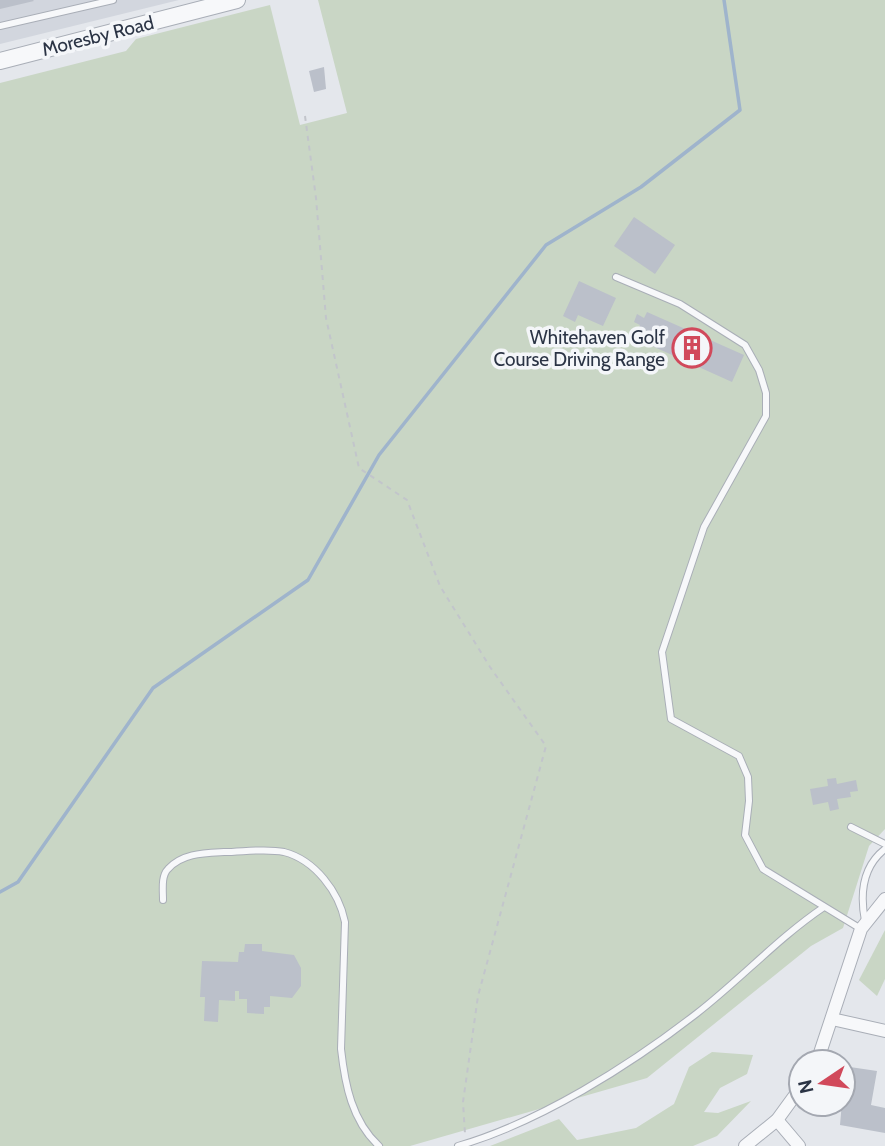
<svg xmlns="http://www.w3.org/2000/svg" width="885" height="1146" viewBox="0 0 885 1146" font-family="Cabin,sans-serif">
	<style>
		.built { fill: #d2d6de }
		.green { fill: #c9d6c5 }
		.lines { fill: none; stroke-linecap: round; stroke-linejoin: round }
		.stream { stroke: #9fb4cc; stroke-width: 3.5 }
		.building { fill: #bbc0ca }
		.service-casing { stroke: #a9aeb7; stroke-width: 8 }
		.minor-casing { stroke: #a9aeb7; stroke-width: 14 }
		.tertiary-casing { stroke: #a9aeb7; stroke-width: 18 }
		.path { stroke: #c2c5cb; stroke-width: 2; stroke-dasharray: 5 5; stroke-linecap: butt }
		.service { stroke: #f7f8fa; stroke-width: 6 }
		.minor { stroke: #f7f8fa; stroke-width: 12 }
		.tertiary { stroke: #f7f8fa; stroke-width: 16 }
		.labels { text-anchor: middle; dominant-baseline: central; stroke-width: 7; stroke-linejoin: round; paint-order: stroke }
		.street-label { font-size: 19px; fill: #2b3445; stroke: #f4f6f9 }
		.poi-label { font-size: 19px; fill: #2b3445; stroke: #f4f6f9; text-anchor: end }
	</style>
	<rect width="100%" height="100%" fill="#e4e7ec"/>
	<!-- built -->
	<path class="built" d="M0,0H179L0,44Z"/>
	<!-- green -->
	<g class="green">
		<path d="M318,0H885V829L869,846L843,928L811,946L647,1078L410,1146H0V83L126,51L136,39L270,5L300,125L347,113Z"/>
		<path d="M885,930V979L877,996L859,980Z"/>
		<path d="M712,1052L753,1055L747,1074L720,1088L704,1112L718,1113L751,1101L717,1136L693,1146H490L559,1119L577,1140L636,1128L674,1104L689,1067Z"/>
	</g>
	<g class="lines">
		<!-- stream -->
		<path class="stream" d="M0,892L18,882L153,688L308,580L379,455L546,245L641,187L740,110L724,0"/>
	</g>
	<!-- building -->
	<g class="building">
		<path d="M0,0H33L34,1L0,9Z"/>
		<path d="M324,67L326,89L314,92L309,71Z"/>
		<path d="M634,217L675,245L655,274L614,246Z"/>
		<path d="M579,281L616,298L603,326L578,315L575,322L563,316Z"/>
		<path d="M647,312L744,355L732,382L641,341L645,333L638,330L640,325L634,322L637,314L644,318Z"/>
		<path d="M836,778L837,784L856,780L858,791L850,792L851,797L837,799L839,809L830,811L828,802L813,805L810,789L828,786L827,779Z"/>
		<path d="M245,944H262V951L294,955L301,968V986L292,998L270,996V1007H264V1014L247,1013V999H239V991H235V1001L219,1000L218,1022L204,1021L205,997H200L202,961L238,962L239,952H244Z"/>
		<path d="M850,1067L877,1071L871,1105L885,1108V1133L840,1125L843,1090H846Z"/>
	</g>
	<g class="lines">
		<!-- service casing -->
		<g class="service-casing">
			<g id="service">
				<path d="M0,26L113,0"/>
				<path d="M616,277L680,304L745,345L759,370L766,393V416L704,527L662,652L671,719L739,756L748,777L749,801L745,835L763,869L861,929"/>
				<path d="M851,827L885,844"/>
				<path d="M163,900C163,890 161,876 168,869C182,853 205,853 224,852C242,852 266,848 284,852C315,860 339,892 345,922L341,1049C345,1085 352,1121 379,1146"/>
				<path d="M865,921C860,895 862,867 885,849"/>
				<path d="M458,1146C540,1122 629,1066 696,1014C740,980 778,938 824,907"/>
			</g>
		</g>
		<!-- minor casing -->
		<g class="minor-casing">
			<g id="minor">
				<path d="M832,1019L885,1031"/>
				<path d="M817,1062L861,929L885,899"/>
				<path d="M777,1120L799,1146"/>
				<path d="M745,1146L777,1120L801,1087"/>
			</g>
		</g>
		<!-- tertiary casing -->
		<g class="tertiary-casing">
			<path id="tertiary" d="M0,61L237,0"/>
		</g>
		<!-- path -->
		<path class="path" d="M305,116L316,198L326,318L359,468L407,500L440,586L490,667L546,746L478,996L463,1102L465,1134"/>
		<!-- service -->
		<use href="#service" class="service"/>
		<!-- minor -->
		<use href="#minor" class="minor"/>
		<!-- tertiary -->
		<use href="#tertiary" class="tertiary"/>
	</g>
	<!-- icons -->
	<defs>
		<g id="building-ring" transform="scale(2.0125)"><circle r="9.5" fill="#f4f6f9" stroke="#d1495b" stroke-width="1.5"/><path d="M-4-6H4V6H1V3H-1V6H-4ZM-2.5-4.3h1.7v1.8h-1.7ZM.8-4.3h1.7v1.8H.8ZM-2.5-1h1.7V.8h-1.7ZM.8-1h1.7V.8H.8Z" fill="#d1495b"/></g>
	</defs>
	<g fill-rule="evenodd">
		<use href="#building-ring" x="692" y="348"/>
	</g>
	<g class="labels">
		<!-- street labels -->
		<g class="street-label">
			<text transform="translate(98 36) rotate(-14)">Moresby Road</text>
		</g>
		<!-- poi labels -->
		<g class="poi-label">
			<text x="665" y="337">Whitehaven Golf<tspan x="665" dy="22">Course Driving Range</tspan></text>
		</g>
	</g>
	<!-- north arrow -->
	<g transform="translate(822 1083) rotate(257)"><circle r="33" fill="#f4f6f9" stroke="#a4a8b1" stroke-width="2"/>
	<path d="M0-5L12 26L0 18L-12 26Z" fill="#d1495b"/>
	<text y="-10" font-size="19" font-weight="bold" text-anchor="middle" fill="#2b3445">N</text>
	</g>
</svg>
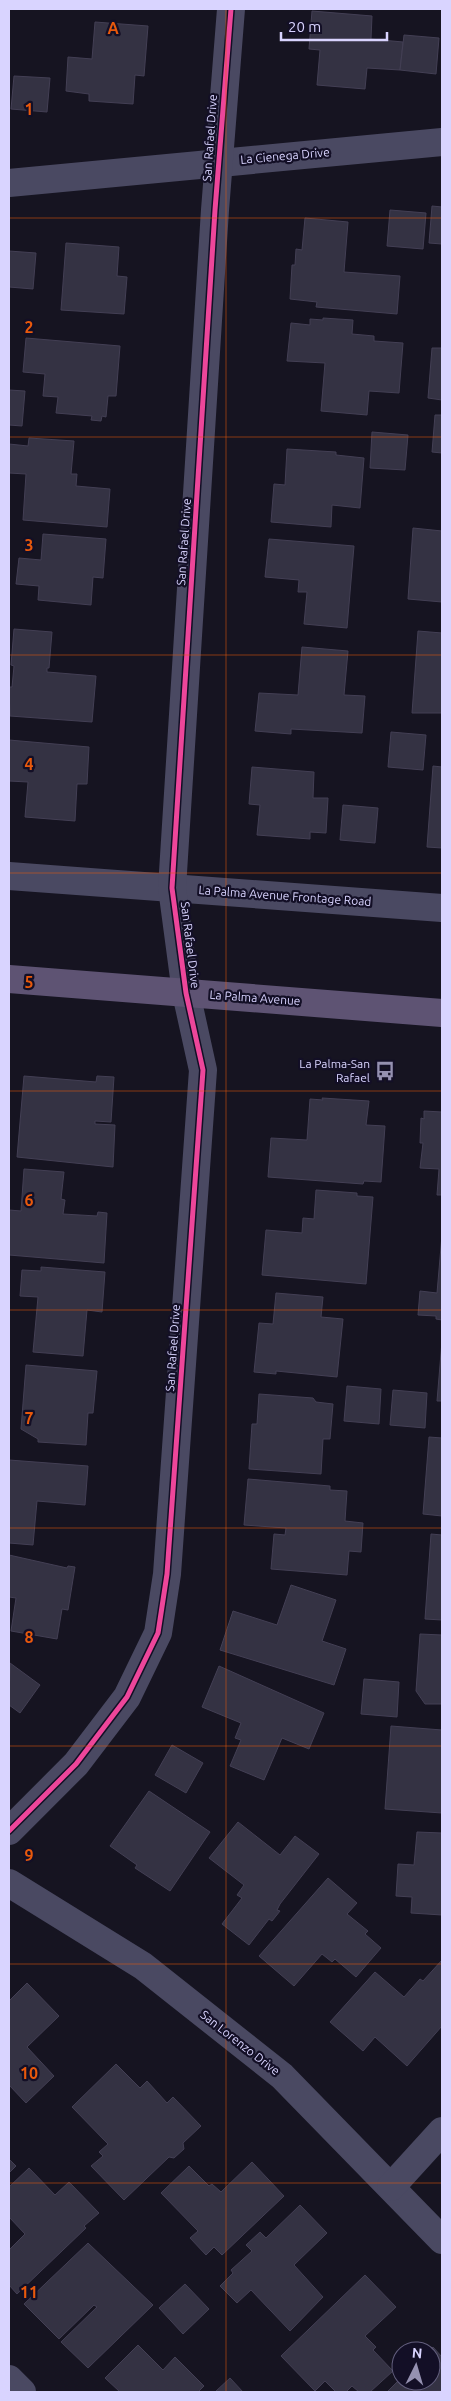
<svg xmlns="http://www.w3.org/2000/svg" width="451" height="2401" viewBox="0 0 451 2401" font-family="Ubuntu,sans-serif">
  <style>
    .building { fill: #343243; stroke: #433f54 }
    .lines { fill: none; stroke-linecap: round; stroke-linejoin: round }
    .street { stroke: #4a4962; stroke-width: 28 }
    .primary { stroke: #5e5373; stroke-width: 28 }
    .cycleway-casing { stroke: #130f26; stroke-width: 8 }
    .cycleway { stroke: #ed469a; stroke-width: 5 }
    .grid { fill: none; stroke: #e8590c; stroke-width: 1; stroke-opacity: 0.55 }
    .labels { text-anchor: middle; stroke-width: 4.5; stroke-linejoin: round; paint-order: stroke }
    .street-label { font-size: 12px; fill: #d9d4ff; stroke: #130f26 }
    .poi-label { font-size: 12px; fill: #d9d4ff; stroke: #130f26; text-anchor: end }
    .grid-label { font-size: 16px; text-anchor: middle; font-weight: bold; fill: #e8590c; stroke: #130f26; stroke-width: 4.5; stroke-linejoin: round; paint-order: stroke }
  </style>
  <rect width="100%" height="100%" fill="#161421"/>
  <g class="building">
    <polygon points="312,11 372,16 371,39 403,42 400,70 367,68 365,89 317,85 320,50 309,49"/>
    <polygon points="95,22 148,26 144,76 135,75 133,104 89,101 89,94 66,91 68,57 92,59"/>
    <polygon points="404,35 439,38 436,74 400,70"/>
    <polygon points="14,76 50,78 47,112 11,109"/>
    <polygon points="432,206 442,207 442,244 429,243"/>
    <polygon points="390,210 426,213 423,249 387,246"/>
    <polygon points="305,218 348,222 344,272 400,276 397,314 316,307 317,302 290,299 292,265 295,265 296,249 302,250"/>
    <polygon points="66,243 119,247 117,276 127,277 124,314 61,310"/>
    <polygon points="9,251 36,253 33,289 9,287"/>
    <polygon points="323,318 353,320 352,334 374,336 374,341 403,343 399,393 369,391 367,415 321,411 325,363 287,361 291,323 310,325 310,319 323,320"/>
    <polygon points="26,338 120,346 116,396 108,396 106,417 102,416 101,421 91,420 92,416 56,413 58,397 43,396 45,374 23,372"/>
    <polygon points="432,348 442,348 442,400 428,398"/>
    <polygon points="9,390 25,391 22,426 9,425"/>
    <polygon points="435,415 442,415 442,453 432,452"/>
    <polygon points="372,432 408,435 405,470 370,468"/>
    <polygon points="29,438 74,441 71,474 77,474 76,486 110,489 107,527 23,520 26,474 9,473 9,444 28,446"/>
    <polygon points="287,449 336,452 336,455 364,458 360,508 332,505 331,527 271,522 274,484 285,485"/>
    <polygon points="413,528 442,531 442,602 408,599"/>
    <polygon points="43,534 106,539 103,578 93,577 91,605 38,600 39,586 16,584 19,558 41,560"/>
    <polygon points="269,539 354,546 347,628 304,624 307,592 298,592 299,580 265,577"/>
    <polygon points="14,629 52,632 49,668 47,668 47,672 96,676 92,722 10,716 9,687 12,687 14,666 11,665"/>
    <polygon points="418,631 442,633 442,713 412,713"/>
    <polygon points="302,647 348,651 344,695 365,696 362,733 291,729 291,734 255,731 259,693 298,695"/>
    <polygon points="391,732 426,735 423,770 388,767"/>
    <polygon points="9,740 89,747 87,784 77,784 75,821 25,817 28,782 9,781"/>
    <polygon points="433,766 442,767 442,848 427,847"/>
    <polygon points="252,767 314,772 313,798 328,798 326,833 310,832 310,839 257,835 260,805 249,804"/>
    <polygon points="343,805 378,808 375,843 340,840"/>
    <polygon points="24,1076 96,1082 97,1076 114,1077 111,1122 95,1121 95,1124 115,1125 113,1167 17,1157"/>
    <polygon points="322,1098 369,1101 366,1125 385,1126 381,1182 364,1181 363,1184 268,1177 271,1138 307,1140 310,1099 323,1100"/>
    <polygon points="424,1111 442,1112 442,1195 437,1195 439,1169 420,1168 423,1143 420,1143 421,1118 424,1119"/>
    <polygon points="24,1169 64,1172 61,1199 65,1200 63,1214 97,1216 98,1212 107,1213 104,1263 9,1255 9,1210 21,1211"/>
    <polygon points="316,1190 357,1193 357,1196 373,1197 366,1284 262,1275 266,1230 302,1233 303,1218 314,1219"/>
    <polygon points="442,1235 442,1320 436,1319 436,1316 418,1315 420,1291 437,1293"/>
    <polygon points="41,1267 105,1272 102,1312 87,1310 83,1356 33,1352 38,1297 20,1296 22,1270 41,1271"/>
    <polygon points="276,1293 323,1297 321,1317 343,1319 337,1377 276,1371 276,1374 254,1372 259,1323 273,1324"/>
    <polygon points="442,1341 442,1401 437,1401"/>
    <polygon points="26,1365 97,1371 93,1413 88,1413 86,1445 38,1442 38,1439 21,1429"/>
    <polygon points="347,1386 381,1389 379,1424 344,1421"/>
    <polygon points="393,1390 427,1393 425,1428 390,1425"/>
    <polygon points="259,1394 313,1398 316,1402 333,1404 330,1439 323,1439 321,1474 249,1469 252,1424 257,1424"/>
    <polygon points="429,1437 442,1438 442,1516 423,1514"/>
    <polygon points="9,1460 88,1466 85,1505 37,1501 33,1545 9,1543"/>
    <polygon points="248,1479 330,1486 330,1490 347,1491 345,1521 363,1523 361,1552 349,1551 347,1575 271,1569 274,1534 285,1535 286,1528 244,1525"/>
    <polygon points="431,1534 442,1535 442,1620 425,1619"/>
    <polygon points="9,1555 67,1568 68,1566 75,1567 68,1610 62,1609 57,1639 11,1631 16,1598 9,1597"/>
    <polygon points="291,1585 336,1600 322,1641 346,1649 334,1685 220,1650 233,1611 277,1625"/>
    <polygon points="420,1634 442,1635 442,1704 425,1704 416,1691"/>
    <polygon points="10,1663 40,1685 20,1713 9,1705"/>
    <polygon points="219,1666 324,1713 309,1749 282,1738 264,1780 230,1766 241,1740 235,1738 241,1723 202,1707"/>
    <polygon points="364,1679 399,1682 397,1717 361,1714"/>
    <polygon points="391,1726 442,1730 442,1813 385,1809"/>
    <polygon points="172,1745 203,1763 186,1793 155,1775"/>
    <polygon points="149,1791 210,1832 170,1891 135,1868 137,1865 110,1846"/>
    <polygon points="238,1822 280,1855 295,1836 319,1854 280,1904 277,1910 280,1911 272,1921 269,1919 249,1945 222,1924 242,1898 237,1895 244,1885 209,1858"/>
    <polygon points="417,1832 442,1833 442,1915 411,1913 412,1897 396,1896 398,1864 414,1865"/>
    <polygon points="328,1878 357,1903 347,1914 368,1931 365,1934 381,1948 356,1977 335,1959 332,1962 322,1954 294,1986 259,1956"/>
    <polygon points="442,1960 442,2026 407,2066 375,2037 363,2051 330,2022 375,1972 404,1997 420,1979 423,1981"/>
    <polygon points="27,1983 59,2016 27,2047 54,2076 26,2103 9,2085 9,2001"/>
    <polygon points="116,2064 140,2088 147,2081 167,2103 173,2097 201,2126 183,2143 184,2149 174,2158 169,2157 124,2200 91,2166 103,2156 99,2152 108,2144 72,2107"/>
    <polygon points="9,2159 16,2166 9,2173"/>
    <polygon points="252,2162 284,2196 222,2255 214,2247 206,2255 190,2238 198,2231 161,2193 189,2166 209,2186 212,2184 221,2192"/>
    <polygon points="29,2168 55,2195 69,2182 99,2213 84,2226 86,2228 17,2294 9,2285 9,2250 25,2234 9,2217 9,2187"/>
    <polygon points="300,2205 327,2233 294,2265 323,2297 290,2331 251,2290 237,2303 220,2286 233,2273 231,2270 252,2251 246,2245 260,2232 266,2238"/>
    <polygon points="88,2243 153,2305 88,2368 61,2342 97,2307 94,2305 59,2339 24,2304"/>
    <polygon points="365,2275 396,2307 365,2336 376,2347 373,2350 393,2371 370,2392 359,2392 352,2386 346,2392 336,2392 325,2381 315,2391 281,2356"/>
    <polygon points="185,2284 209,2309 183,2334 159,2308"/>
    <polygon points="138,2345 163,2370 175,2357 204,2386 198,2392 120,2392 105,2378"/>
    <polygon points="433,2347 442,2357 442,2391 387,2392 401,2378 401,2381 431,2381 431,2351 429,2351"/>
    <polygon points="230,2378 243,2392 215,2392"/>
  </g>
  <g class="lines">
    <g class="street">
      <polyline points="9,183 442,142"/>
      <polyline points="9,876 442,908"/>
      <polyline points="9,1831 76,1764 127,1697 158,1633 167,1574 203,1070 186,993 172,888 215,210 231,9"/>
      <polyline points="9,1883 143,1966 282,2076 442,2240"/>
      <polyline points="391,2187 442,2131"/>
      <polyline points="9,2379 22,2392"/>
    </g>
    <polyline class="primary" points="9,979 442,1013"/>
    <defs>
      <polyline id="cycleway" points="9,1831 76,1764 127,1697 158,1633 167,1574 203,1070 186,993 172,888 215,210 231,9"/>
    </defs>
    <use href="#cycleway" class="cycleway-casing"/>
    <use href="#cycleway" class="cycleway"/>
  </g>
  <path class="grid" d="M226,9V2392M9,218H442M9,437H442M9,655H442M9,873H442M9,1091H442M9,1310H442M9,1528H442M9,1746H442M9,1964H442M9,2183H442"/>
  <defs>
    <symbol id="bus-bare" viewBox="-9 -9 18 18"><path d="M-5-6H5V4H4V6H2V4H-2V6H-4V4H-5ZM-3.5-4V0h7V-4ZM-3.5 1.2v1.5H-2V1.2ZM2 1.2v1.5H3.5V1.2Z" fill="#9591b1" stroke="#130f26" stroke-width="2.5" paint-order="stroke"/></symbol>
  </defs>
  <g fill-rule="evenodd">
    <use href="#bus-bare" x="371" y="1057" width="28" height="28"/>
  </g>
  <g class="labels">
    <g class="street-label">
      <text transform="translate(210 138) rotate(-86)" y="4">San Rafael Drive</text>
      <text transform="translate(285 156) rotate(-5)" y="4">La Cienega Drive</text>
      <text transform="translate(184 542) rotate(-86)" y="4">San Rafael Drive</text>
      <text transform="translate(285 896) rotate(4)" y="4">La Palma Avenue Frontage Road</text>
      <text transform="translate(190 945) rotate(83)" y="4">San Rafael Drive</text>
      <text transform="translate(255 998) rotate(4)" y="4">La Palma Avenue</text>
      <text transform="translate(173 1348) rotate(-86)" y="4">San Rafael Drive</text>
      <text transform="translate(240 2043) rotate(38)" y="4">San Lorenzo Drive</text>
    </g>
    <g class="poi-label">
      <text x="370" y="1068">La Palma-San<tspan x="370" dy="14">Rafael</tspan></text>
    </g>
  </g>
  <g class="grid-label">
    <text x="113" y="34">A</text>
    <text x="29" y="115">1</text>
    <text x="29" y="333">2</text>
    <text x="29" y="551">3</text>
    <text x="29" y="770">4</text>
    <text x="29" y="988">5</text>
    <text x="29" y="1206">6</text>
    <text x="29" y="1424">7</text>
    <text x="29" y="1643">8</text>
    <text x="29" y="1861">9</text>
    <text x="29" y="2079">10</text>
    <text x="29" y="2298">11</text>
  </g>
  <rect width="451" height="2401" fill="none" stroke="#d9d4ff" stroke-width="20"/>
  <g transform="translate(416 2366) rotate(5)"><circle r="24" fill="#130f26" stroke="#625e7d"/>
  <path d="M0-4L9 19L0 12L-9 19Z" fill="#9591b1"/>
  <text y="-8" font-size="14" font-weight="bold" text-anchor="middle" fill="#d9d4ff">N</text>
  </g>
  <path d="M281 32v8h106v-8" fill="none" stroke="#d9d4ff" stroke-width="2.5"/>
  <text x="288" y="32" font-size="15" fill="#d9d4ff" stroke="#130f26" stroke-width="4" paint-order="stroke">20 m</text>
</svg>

----------

**HOW TO COMPLETE THIS TASK**
Look through the lines above and collect those with the word "rule".

**SOLUTION FOR THIS PROBLEM**
	<g fill-rule="evenodd">
  <g fill-rule="evenodd">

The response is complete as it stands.